Missed, Skipped And Flipped #5 – Matt Williams Special

 
Music

To celebrate the release of the new Gnar Hest album Void Rider, I decided to pick some highlights from Matt Williams’s previous musical guises. To call Matt’s output prolific is not only a disservice to his release rate but also to the definition of the word. So far this year he’s released three albums, one single, an EP and a compilation – and rumour has it there are more releases on the horizon.

First up then is Klad Hest. Matt describes the album Impaled Breath as “electro jams”. This is a pretty astute description. Musically, it’s psychotic soundtracks to video games that were never made. Fast-paced, action-packed and addictive sum it up pretty well.

Fairhorns' Satan Replicant was the first release that showed Matt’s vision and scope. While this is ultimately an EP, the four tracks clock in at just under thirty minutes. The sound is a lot more lo-fi doom noise than the prog electro mutant disco of the 2012 album Doki-Doki-Run.

After listening to Knife Liibrary's Drowners you think “YES! He’s bloody nailed it!” For thirty nine minutes it consists of downtempo piano, a bit of organ and howling vocals, with those goosebump giving eerie chants in the background. Matt describes it as “reacting against the timidness of so much acoustic music”. The piano and vocals were recorded in a café after it had closed. This gives it a haunting quality that makes it impossible to forget after you’ve heard it.

When the Knife Liibrary album finished you sometimes want something a little more bombastic, but MXLX's Go Away is the perfect follow-up. Call them companion pieces of bookends if you like, they do work well back to back. It’s a very acoustic album, guitar and vocals and not much else. Unlike Drowners there is dark humour that pervades it. While this isn’t for everyone it’s one of the most complete and concise albums that Matt has made. Next to Knife Liibrary this is essential listening.

While a lot of what Matt does is him sitting on his own in a pantheon of keyboards, guitars, amps, overfilled ashtrays*, Speed the Plough is him in a band. A really, really heavy band. After his previous releases the two Speed the Plough releases feel like anomalies but it’s just another extension of Matt’s experimental doom sensibility.

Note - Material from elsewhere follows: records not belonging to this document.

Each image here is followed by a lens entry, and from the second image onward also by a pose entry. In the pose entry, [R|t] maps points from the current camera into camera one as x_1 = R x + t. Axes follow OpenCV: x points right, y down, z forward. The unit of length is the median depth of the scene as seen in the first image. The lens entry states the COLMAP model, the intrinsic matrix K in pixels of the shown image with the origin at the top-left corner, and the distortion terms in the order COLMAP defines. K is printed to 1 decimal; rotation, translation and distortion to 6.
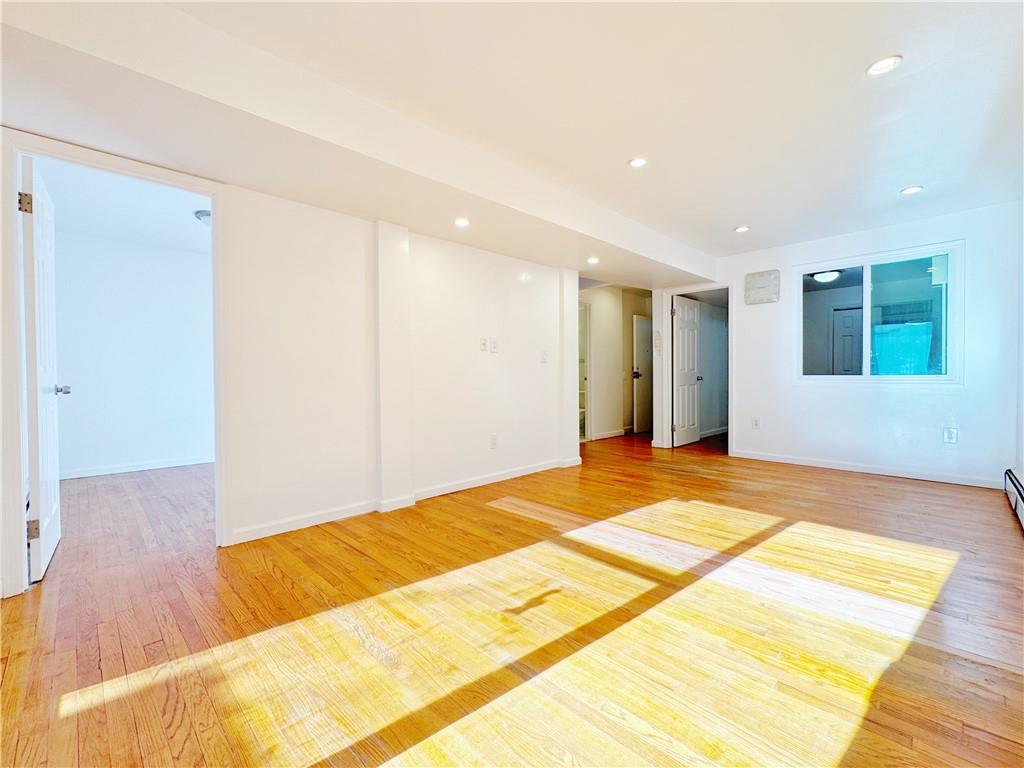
lens RADIAL K [[444.5, 0, 516.7], [0, 444.5, 383.3], [0, 0, 1]] dist [0.000066, 0.000279]
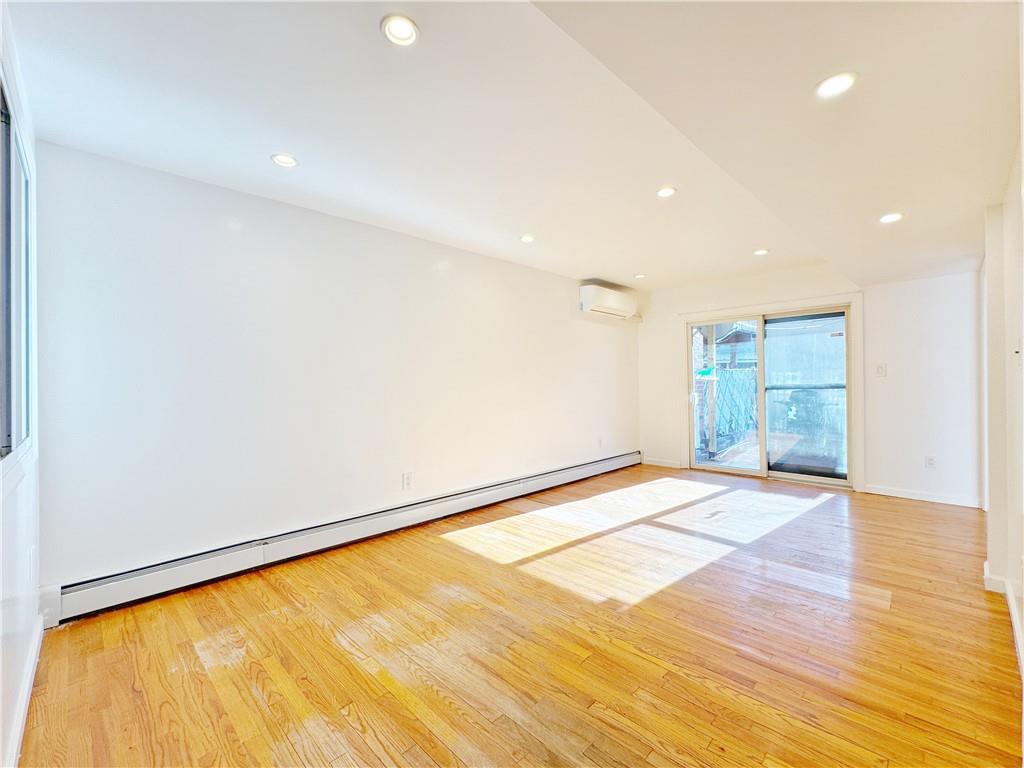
lens RADIAL K [[444.5, 0, 517.8], [0, 444.5, 380.5], [0, 0, 1]] dist [0.000066, 0.000279]
pose [[-0.999822, 0.018230, -0.004804, 0.711375], [0.018180, 0.999783, 0.010162, -0.115160], [0.004988, 0.010073, -0.999937, 2.302348]]
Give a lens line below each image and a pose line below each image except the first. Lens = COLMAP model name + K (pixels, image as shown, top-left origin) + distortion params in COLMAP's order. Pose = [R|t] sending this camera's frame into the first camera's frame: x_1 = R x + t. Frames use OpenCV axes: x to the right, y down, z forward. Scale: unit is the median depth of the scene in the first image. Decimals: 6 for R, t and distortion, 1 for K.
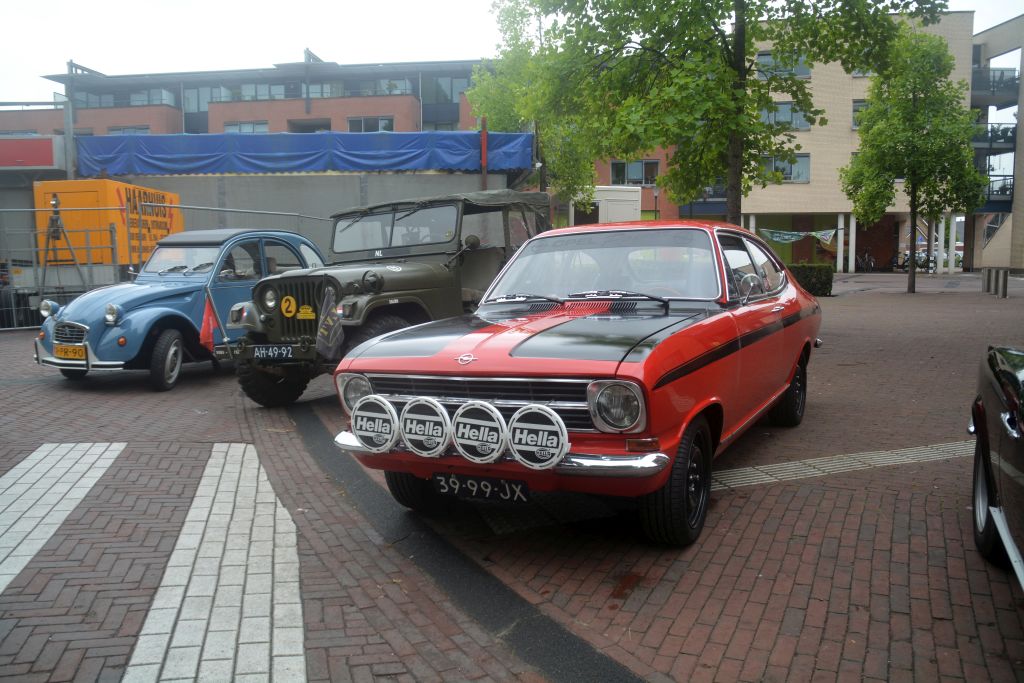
lens RADIAL K [[826.4, 0, 512.0], [0, 826.4, 341.5], [0, 0, 1]] dist [-0.152187, 0.130769]
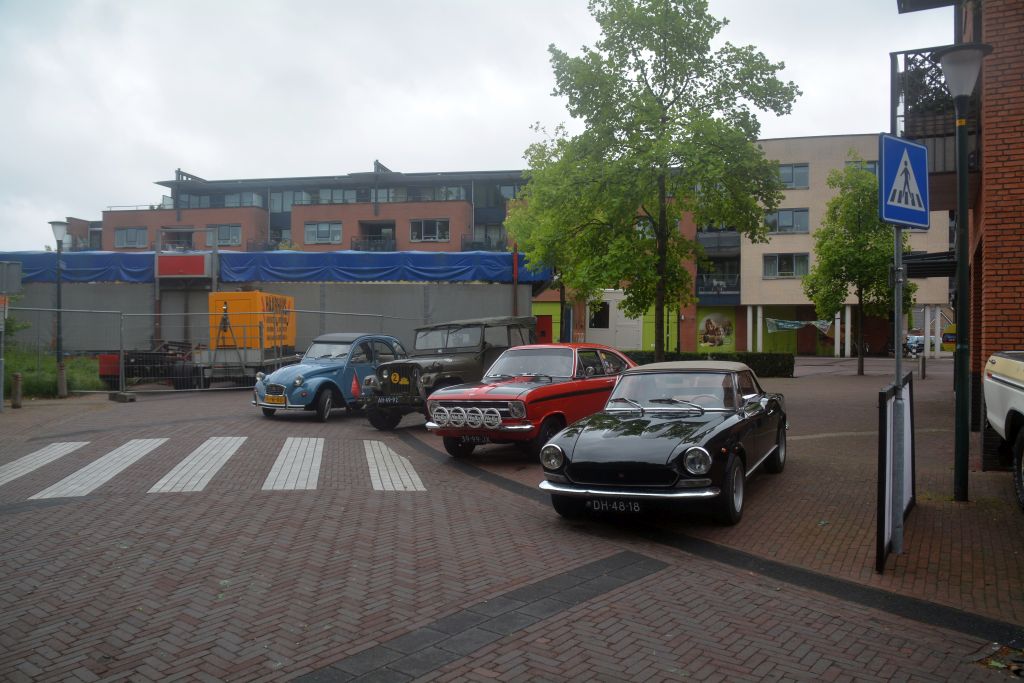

Sadly the chance of new Speed the Plough releases is slightly limited as two of the members are in London and Matt’s in Bristol, but we all live in hope.

* This is how I picture him making music anyway

In March, Matt released a new MXLX single. This had the cryptic title of I Set in Motion a Course of Strings Over the Abyss and Let the Sonorities Bellow Forth in Dysphoric Jubilee. While it only contained two tracks they are possibly the most condensed MXLX tracks out there. The A-Side opens to the sound of knives being sharpened, gas escaping and faux-Gregorian chants, then it gets down to business. The B-Side is more ethereal and dreamlike.

Fairhorns' Fuckup Rush is looking like being the album of the year. It’s been three years since the last Fairhorns long payer Doki Doki Run. While that was a a Kraut-Prog mutant disco doom folk bonanza, this time Matt’s gone for a more electronic Motorik John Carpenter vibe. The music is hard and aggressive but the lyrics really showcase Matt’s ability to turn a phrase and write a catchy chorus. At first, the album seems random and jam-like but as the sleeve notes says “Everything is intentional”. On this Fairhorns album, Matt is starting to live up to his initial promise and releasing forward-thinking music that not only pummels you into submission but is enjoyable to play, whatever your mood.

The latest addition to Matt’s burgeoning back catalogue is Gnar Hest's Void Rider. Like with the Klad Hest releases the music sounds to be inspired by retro video game music. However, unlike Klad Hest everything was painfully and systematically planned out and programmed by hand. No MIDI keyboards were harmed in the making of Void Rider. This is another step forward for Matt.